In an effort to monitor the health of monarch and milkweed populations, biologists each year take to the field to conduct population surveys. This involves looking for butterflies, signs of them, or milkweed plants. WDFW partners with the Xerces Society on this- a nonprofit organization devoted to protecting wildlife through the conservation of invertebrates and their habitats.
While counting butterflies seems like a dream job for some, it is more complicated than it sounds. It happens twice a summer- once in early August and once in late August- and starts with watching the air above milkweed patches to see if monarchs can be observed flying above them. Next, the biologists painstakingly search the leaves of each plant for caterpillars and eggs. While late-stage caterpillars are large and can be pretty obvious, young larvae can be tiny and hard to spot, and eggs are truly a challenge to find. The eggs are tiny white globes stuck to the underside of the leaves or sometimes the stems. Yellow, black, and white caterpillars hatch three to five days after the egg is laid. Sometimes surveys don’t turn up caterpillars themselves, but evidence that they have been there, like chewed leaves.
The last step in the monarch survey process is to count how many milkweed plants are in the area, to compare to previous years.

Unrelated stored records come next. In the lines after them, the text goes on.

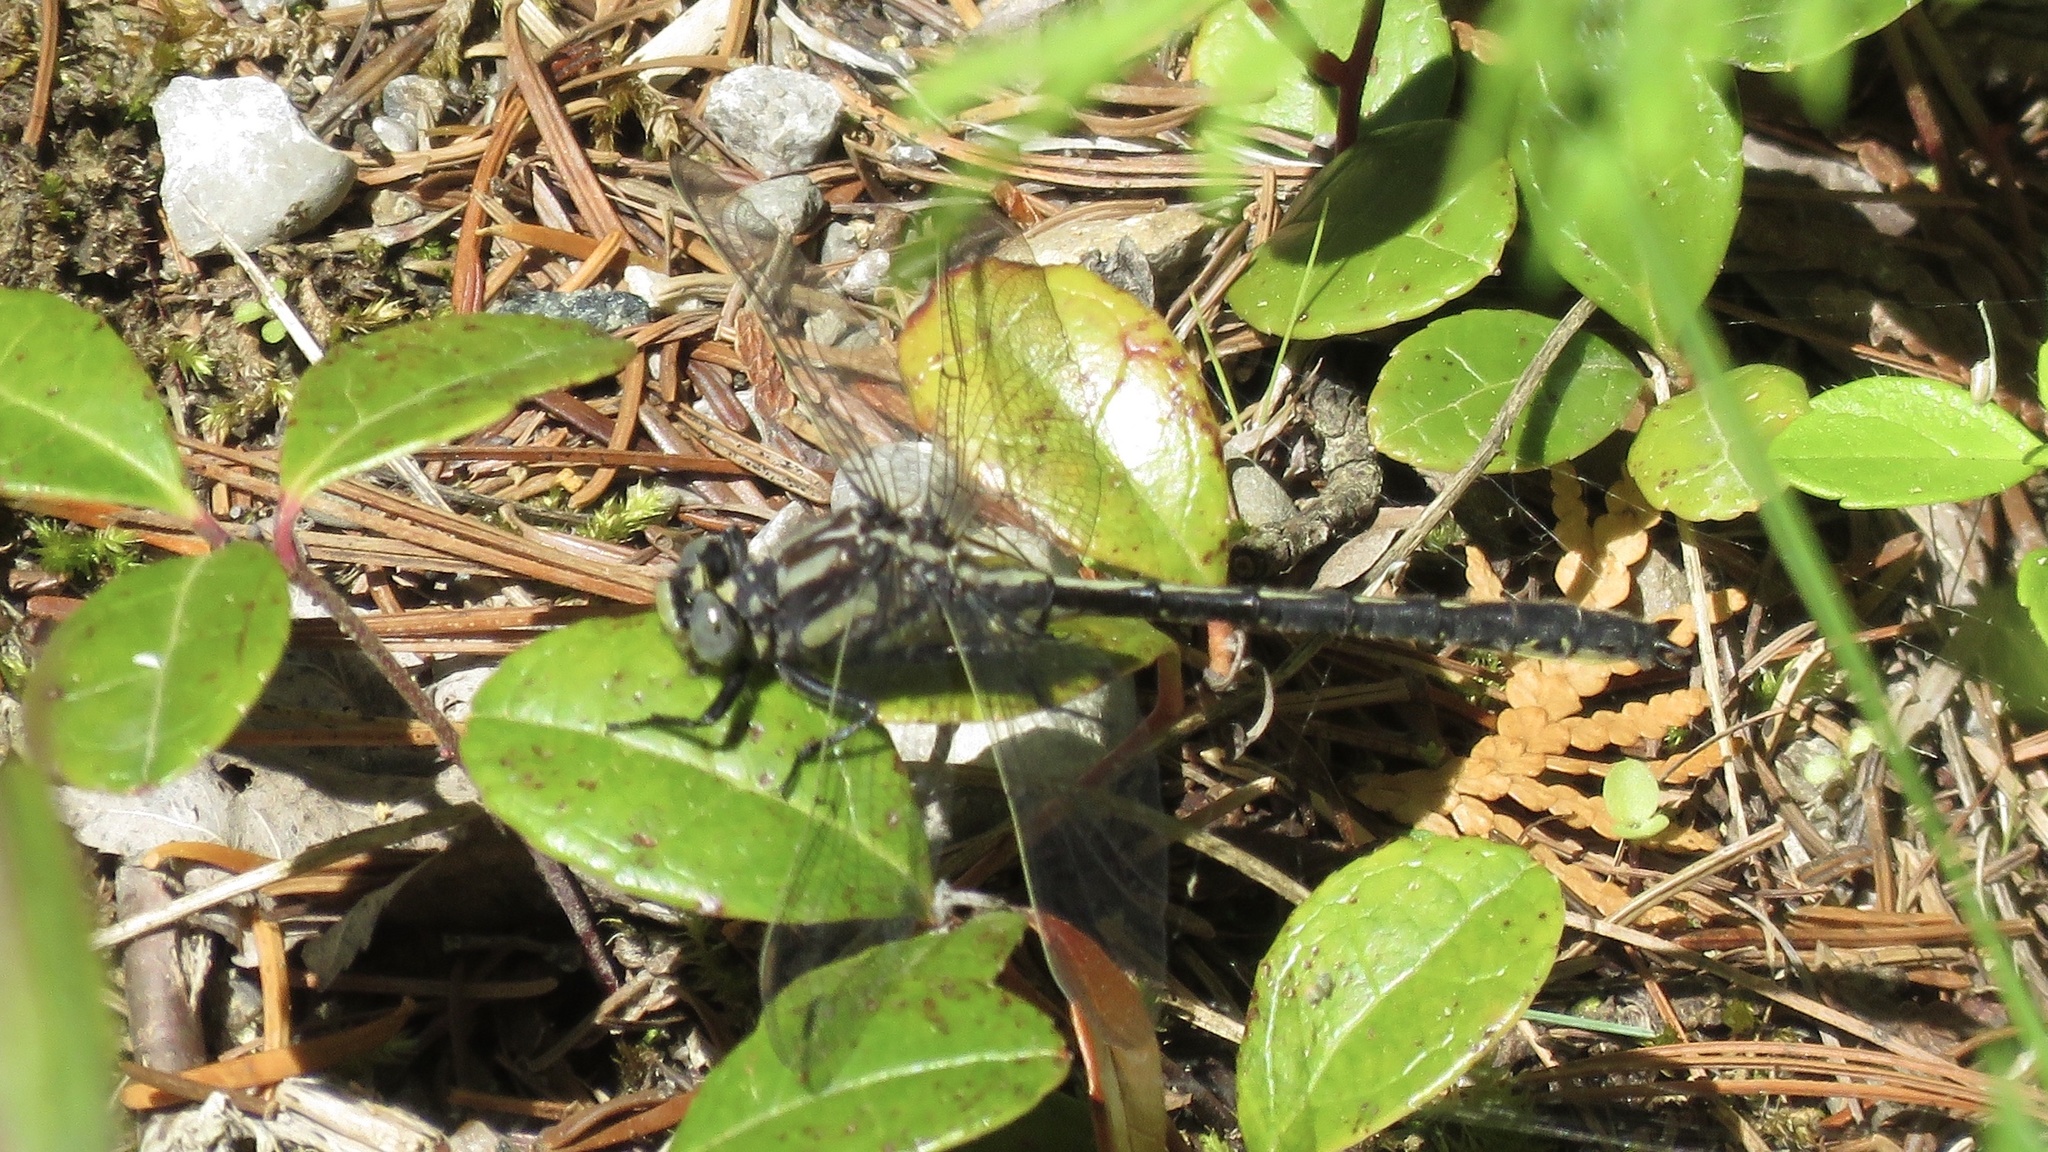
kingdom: Animalia
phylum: Arthropoda
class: Insecta
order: Odonata
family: Gomphidae
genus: Phanogomphus
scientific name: Phanogomphus descriptus
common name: Harpoon clubtail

Unfortunately, too often lately there are many fewer plants than the preceding year. And in recent years, there is little evidence of eggs or caterpillars either. Recent surveys around Lincoln and Grant counties didn’t turn up many encouraging signs this year.
The hope and plan is that this trend can be reversed through conservation efforts. And you don’t have to be a biologist to help. There are several things that anyone living within the monarch’s eastern Washington range can do to help try to save our monarch populations. The most immediate way is to plant native milkweed in your yard or property. As long as you use the plant native to the area you are planting it, new milkweed patches can give monarchs a place to reproduce.
You can also plant native late-summer flowering plants to provide nectar for monarch butterflies and other pollinators. Nectar provides monarchs with energy to migrate, breed, and overwinter. You can find examples of good native plants and flowers on the Xerces Society website.
Avoid using insecticides and herbicides that could kill butterflies, caterpillars, or the plants that host them. If you know thats monarchs roost on or near your property, please consult with a biologist before cutting or trimming trees. And when you are out in nature, look for and take photos of monarchs and milkweed and report them on the Western Monarch Milkweed Mapper.